■ **Supplied records**:
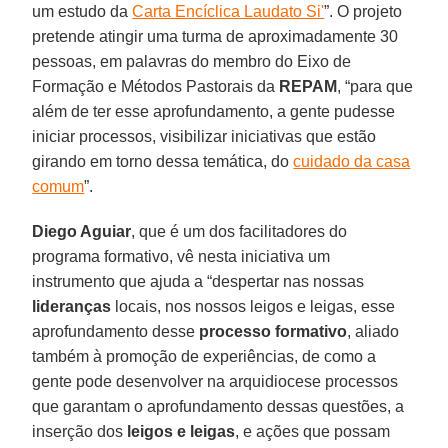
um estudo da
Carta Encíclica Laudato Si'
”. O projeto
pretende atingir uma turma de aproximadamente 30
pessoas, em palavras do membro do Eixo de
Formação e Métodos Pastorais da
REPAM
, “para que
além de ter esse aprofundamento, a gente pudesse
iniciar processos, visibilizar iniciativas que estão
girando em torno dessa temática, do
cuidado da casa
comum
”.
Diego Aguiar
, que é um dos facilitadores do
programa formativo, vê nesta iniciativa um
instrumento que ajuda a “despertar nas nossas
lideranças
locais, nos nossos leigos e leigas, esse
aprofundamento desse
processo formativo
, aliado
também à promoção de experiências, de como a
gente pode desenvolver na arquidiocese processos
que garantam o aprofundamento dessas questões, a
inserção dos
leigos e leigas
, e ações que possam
...
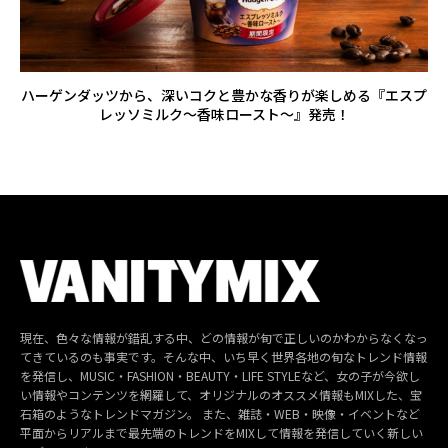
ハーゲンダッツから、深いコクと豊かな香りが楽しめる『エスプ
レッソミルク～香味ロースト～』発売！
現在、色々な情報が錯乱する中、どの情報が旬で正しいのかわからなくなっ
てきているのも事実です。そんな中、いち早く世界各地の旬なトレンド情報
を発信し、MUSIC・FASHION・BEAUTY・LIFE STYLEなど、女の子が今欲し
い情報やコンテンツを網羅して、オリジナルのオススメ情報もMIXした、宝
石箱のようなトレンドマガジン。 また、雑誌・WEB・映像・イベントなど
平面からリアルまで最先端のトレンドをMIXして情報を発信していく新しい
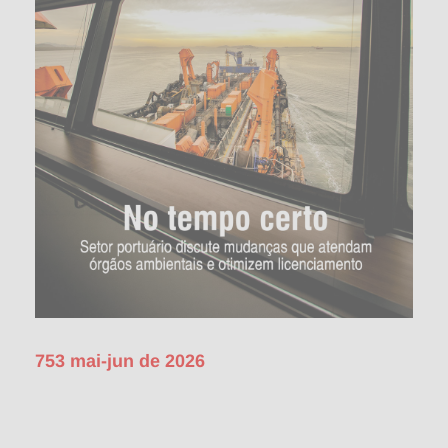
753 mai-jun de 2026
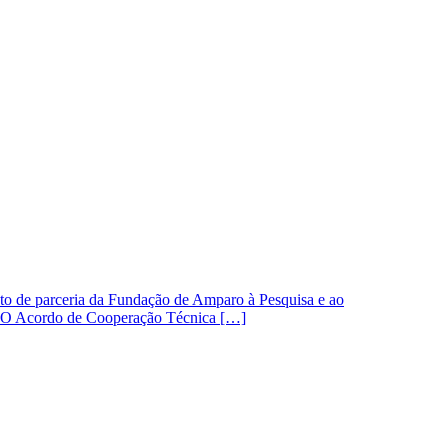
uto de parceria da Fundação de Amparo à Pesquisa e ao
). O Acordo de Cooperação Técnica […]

■ **Work to complete**: Copy word for word the lines above, starting at the line containing "平面からリアルまで最先端のトレンドをMIXして情報を発信していく新しい" and ending at the line containing "Cooperação Técnica […]", inclusive, with no pictures.

■ **Exercise response**:
平面からリアルまで最先端のトレンドをMIXして情報を発信していく新しい
753 mai-jun de 2026
uto de parceria da Fundação de Amparo à Pesquisa e ao
). O Acordo de Cooperação Técnica […]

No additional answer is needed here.